● Problem to work on:
Return every line in the material below in which the string "Gehandelt" occurs. Matching is case-sensitive.

==*==

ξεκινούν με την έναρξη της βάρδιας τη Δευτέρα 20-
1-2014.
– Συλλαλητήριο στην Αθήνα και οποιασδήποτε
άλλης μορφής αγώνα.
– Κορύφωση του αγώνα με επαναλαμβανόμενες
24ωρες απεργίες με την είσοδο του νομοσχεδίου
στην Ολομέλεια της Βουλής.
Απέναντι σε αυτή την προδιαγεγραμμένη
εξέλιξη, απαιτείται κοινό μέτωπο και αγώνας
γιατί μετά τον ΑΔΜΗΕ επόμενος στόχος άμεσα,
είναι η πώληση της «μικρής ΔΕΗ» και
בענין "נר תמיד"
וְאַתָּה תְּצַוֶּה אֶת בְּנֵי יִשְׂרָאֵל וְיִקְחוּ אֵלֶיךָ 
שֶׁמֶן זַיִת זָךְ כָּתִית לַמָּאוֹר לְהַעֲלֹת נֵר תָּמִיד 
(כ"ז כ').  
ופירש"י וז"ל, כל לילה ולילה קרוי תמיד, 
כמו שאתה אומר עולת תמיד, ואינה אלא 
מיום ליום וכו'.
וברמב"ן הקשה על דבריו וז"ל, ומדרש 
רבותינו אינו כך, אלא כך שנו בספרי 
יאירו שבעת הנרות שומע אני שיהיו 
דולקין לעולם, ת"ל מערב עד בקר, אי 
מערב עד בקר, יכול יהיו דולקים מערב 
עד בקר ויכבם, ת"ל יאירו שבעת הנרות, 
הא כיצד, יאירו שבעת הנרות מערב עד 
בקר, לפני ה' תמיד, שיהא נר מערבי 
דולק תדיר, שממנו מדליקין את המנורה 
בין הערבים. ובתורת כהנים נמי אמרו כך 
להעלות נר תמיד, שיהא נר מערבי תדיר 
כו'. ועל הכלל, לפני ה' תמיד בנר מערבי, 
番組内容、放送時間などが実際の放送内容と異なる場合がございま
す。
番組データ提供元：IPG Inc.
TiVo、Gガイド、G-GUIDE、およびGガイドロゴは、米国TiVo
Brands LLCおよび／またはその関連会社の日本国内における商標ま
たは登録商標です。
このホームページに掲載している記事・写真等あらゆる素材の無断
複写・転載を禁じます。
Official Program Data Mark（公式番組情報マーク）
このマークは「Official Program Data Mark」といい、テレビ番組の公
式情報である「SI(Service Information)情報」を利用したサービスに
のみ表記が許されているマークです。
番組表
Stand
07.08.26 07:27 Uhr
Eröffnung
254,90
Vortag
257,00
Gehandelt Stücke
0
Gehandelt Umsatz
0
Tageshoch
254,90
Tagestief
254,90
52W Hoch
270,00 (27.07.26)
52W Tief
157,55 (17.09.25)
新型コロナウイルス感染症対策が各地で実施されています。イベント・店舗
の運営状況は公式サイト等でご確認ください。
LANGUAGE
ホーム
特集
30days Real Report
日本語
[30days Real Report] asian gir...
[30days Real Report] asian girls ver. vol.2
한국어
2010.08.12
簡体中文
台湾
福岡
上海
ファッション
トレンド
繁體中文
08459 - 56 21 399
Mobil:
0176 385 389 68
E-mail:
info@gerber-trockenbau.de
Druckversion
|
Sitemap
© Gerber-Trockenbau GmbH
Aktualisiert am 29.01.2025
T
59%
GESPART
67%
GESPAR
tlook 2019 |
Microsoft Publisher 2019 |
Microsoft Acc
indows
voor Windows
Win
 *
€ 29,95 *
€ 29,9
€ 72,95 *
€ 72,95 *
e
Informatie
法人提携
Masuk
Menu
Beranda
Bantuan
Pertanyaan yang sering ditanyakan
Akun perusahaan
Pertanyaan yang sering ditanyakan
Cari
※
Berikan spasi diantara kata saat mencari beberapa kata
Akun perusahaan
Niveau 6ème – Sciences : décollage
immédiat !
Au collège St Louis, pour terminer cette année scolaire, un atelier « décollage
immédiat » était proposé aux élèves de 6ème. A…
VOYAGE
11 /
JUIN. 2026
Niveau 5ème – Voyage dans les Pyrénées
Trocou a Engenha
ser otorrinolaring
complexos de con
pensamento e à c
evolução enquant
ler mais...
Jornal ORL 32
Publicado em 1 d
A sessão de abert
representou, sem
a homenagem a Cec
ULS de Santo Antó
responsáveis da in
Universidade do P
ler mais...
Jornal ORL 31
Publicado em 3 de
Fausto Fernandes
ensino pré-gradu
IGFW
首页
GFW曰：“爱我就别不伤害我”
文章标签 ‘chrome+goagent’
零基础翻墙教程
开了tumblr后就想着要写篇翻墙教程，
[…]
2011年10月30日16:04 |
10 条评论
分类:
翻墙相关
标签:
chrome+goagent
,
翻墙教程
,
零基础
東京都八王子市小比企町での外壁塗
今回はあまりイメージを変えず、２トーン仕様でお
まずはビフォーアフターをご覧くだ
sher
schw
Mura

==*==

● Answer to this exercise:
Gehandelt Stücke
Gehandelt Umsatz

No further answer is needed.